What the task requires →
Please gather every line in the records below that contains the word "Tell", copying each one in full.

Material for this exercise →
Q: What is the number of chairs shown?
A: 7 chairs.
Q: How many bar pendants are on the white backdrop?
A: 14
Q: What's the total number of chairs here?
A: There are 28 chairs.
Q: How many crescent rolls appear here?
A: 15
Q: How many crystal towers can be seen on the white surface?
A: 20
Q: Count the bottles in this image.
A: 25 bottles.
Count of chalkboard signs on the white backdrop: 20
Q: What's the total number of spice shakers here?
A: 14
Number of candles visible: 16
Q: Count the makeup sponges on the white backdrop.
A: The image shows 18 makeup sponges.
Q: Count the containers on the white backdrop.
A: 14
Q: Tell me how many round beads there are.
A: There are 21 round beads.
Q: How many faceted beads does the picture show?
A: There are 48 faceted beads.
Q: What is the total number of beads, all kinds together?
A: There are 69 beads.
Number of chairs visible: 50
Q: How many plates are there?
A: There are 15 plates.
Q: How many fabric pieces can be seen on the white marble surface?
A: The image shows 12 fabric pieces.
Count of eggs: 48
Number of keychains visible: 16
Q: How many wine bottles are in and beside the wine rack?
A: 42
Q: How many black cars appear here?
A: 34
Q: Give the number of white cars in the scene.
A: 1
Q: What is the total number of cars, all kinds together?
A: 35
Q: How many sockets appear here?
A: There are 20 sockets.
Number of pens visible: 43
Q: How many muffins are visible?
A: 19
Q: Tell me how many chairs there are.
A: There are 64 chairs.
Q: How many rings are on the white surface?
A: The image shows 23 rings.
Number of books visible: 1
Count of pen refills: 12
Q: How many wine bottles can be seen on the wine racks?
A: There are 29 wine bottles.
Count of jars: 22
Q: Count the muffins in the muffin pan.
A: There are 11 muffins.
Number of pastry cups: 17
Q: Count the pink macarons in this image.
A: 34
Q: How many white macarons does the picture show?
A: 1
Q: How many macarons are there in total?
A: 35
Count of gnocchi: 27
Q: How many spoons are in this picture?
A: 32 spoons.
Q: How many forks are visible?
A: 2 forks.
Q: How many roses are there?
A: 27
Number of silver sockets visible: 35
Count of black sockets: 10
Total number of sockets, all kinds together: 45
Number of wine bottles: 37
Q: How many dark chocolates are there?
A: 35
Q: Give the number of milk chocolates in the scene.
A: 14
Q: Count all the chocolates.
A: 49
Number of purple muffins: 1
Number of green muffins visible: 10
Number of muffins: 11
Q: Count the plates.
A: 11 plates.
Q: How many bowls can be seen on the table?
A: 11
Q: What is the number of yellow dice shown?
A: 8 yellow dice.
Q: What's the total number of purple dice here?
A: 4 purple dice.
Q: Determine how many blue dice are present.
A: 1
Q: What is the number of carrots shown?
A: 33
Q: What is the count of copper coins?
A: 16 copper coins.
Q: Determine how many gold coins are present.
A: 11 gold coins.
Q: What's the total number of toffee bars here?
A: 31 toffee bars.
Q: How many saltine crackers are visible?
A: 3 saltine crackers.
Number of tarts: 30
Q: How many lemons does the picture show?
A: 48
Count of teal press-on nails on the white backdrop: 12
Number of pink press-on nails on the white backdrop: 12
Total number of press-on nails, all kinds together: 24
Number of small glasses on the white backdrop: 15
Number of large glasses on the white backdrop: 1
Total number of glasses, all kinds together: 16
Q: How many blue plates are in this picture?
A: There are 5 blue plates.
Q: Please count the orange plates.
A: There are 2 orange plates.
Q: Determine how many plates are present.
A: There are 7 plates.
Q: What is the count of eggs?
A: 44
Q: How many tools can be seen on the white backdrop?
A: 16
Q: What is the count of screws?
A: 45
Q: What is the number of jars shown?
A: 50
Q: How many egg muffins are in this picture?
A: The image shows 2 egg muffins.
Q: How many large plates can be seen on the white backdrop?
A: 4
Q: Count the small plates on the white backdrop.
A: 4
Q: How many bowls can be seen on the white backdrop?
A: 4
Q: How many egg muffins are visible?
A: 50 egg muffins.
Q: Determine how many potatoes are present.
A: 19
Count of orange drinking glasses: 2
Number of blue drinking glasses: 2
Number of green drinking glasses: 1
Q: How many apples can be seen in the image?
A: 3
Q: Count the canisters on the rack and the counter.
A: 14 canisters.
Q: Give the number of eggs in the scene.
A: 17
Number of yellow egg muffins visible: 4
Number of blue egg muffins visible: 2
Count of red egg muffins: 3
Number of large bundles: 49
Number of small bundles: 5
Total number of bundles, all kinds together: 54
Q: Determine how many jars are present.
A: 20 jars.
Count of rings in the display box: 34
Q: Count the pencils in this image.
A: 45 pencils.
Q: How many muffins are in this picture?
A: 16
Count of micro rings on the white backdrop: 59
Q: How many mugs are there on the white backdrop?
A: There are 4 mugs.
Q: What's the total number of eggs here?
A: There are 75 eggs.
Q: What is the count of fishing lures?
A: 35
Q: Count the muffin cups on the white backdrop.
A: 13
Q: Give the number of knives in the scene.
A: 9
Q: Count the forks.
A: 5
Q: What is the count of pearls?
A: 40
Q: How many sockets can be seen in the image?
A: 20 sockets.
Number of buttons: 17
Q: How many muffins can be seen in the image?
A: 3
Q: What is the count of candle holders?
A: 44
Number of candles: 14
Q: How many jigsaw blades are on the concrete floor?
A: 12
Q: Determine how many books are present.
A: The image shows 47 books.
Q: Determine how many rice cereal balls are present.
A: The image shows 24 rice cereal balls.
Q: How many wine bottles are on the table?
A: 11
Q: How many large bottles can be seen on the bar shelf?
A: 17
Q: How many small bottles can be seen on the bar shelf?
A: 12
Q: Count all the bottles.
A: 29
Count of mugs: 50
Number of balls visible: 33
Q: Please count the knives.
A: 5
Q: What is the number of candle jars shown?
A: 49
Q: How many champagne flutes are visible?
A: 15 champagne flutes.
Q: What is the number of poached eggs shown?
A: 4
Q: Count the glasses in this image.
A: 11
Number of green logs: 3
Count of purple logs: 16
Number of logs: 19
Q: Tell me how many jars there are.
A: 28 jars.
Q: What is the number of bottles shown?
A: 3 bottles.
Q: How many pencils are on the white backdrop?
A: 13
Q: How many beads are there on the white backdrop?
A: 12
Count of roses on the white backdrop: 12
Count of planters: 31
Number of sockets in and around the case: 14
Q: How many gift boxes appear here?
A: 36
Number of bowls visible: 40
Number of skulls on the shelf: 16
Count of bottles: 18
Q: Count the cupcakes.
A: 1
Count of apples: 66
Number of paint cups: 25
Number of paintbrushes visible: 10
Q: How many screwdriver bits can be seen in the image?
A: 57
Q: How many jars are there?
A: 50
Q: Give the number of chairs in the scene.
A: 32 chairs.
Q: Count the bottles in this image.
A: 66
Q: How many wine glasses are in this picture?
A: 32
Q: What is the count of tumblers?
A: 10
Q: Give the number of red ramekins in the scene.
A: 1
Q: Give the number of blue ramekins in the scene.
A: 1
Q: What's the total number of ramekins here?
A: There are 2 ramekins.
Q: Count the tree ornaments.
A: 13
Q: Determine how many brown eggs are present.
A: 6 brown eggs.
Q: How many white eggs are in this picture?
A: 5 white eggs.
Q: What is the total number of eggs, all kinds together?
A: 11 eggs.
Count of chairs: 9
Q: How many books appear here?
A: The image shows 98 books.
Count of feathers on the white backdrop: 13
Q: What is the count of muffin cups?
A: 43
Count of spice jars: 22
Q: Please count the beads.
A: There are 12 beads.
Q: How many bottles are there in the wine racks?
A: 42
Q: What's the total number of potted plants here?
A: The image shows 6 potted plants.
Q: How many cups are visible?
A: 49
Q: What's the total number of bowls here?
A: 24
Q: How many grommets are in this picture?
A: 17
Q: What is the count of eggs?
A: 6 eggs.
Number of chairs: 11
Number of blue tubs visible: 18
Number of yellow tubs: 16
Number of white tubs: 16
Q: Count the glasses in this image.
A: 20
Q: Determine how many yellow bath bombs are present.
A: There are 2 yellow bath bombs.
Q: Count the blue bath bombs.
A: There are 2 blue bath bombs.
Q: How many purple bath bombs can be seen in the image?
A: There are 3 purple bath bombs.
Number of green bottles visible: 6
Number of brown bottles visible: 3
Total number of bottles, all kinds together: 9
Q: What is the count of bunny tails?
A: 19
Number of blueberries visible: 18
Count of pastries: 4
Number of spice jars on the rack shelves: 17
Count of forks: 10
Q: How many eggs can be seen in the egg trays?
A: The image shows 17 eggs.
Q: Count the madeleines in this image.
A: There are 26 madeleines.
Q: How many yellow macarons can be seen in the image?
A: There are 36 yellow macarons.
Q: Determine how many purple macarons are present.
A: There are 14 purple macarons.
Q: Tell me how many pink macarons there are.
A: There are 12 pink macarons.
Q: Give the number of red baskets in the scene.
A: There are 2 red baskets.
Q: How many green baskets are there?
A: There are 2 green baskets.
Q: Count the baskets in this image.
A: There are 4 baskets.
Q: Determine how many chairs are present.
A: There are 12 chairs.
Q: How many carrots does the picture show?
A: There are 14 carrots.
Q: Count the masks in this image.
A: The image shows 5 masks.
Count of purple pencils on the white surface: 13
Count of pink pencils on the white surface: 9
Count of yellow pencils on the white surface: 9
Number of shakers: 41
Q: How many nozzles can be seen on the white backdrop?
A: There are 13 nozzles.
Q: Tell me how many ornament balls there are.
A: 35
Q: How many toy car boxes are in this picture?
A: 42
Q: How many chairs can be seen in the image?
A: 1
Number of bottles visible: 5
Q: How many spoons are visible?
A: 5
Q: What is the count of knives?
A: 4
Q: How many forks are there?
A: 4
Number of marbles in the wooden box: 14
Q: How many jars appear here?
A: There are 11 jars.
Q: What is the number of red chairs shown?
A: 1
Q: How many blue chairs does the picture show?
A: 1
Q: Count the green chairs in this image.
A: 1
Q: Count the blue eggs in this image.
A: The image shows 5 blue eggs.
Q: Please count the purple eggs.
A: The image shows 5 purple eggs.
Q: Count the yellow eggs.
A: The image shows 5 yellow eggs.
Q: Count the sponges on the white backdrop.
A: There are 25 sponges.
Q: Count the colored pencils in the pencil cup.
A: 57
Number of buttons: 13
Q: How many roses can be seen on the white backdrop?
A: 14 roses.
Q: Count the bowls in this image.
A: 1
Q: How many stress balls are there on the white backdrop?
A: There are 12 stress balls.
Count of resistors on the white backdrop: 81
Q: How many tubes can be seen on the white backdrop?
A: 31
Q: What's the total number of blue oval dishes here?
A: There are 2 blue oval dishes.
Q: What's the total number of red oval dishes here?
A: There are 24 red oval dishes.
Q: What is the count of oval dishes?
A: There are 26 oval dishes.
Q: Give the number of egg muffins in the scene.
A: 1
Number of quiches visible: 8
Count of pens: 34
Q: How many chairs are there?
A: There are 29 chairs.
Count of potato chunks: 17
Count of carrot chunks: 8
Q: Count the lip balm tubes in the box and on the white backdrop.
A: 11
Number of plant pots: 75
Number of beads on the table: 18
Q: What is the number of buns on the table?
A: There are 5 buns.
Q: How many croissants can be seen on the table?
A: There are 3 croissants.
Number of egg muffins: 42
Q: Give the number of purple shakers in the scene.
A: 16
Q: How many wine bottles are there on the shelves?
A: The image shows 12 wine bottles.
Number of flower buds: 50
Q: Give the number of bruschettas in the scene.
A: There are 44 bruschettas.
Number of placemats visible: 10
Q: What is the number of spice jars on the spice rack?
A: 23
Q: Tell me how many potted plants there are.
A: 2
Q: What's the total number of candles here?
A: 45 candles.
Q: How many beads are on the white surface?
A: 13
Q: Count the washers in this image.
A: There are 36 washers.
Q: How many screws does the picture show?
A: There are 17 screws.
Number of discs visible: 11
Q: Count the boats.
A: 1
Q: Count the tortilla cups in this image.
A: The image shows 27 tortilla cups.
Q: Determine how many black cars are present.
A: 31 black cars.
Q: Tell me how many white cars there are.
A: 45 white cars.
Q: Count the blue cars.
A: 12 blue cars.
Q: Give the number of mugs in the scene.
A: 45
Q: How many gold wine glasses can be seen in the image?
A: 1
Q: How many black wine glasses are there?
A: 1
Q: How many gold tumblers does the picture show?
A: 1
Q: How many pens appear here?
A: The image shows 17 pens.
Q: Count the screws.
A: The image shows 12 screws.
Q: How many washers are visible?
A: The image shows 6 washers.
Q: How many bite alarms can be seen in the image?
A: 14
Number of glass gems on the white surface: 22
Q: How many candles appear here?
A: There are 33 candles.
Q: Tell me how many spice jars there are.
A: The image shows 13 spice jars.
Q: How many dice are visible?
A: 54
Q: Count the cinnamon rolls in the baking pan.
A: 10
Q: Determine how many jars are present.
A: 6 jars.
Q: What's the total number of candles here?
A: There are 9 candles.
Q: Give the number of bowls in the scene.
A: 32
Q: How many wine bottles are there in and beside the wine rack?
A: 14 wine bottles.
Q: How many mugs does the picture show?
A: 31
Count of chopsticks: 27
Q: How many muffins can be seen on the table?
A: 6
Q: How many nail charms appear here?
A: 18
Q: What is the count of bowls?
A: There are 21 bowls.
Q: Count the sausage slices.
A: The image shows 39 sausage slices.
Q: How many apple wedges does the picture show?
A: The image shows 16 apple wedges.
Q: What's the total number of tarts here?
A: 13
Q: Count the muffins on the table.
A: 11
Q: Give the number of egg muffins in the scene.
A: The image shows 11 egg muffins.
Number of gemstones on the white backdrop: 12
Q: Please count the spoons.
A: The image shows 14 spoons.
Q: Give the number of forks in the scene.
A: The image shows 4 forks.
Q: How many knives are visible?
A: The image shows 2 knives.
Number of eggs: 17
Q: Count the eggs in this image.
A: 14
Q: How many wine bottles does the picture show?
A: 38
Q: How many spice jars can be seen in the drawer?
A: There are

Response →
Q: Tell me how many round beads there are.
Q: Tell me how many chairs there are.
Q: Tell me how many jars there are.
Q: Tell me how many pink macarons there are.
Q: Tell me how many ornament balls there are.
Q: Tell me how many potted plants there are.
Q: Tell me how many white cars there are.
Q: Tell me how many spice jars there are.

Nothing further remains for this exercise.